There's also a meddling (but very sweet and funny) mother. And an impending typhoon.

It's a pretty good movie to remind us of a couple things: first: Japan is wonderfully weird. But second: not that weird; everyone here operates with emotions and motivations and foibles that are instantly recognizable to any red-blooded American. That's sort of comforting in these "diverse" times.

The Price We Pay

What Broke American Health Care--and How to Fix It

[Amazon Link]

I was tempted into getting this book via the author's appearance on Russ Roberts' EconTalk podcast back in Februrary. (I would have gotten to it before now, except for the Portsmouth Public Library's extended Covid-19 shutdown.)

Marty Makary, a doctor affiliated with Johns Hopkins, describes various ways that "we" (as taxpayers, health insurance customers, and/or patients) are being gouged by the health care system.

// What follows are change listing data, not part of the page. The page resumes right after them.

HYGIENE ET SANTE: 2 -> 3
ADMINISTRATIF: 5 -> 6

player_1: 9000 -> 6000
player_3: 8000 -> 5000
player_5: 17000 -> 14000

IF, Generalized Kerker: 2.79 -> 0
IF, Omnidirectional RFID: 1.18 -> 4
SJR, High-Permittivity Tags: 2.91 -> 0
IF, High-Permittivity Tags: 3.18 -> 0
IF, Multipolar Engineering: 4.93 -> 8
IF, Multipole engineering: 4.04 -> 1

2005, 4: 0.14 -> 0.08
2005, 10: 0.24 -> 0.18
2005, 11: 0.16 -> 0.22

  • Some hospitals have "list prices" for their services that are stratospherically higher than normal; not only do they gouge, they go after slow-payers aggressively with collection agencies and garnishments.
  • "Health Fairs" that are setups to steer unwary attendees toward expensive and unnecessary services.
  • Surprise billing for participants in your care who are "out-of-network".
  • Ground and air ambulance services are notorious overchargers.
  • Some OB-GYNs aggressively seek out women in labor and persuade them to get unnecessary (but lucrative) cesareans.
  • Doctors (through greed or ignorance) gravitate toward more expensive procedures, out of whack with prevailing practices in their fields.
  • Doctors overprescribe, especially opioids. Probably that's less of a problem these days. But Makary admits do doing it himself, out of ignorance.
  • Middlemen, like pharmacy benefit managers (PBMs) and "group purchasing organizations" (GPOs) can skim, and sometimes a lot more than "skim".

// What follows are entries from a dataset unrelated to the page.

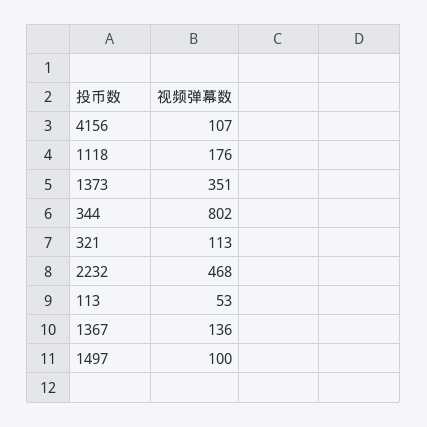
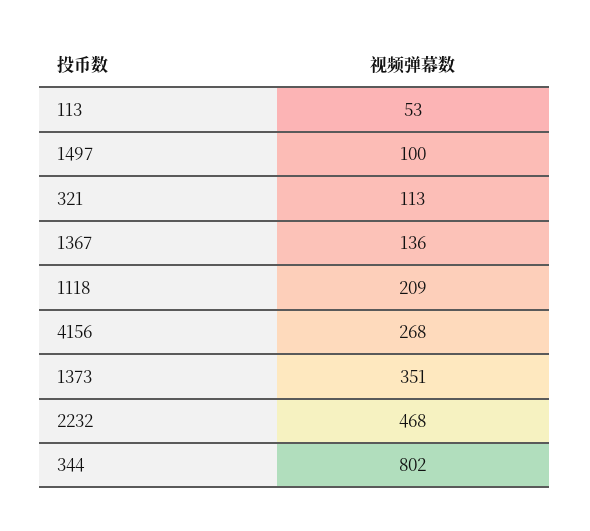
4156: 107 -> 268
1118: 176 -> 209

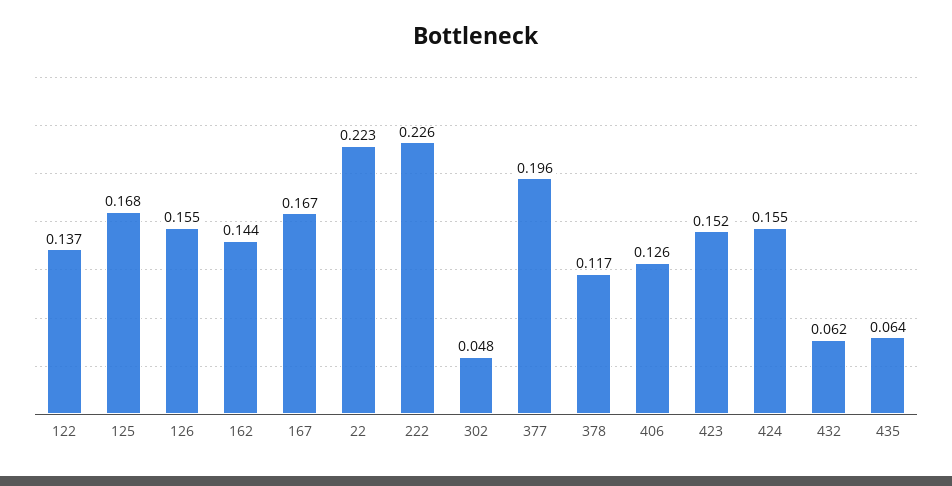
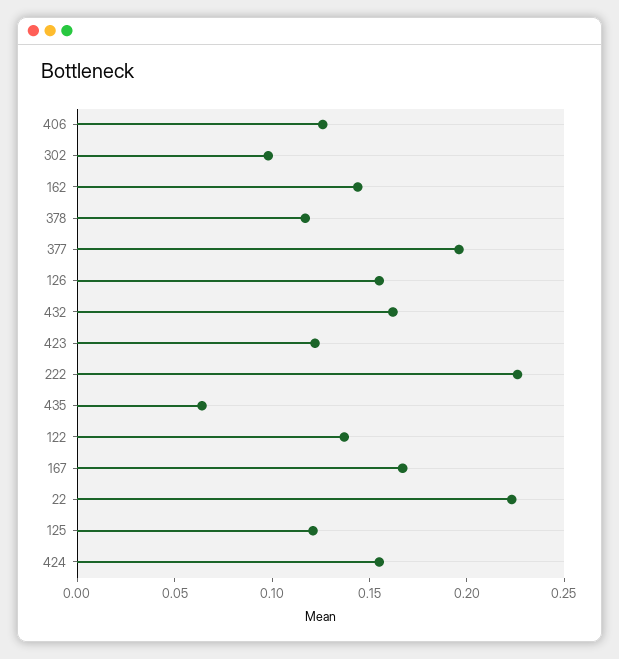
125: 0.168 -> 0.12
302: 0.048 -> 0.1
423: 0.152 -> 0.12
432: 0.062 -> 0.16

And I got tired of typing, so I'll stop there.

Makary's style is informal, first person, often reporting in detail about his research interviews ("I landed at the Omaha airport and immediately saw a big Omaha Steaks shop in the airport terminal.") Hence, the book is largely anecdotal. That has pluses and minuses. Plus: the stories are grabby and rage-inducing. Minus: there's not a lot of quantitative data. For example, he (sensibly) thinks kickbacks from pharmaceutical manufacturers to PBMs should be banned; but how much would that save? Big problem, medium, or tiny?

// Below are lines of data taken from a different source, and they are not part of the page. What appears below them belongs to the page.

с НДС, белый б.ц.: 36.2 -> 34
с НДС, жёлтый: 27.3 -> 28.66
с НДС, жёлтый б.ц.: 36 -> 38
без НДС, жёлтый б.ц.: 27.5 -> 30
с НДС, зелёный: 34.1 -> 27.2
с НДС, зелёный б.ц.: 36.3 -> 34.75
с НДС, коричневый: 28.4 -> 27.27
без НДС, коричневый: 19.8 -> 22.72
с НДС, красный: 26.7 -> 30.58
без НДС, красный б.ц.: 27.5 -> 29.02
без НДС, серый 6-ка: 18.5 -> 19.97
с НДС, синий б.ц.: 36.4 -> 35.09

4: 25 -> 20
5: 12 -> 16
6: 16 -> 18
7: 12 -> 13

Markary is also kind of weak (imho) on the promise made in his subtitle: how to fix it. The basic problem (to which he alludes over and over) is that health care doesn't work like a market. To a first approximation, the reason is pretty simple: someone else is paying, not the consumer. Consumers are insulated from the gory details, and so why should they care about the vast sums flying around that they never see?

Of course, they're paying. Sort of. Through paycheck deductions, mostly. But they have little control over that.

But Markary doesn't go so far as to advocate radical free-market reforms. And I don't think he even touches the over-regulation and over-licensing in the field.

My deep thought about why market reforms aren't coming to health care: we don't want them.

Markets are wondrous mechanisms, but there's one nasty fact: they will provide some things you can't afford.

We don't worry about that in most areas. Can't afford filet mignon? Fine, I'll grab the sirloin on sale. Can't get a Tesla? Honda Civic, baby. No problem.

But with health care, we want the best. We are entitled to the best. And if we can't have the best, then our inner egalitarian takes over: if I can't have it, then nobody else should have it either.

That's ugly, but very understandable. And that's why we can't have nice things.

ADDED slightly later: Markary blames doctor overprescription for the increase in opioid overdose deaths. I don't buy that. See, for example here.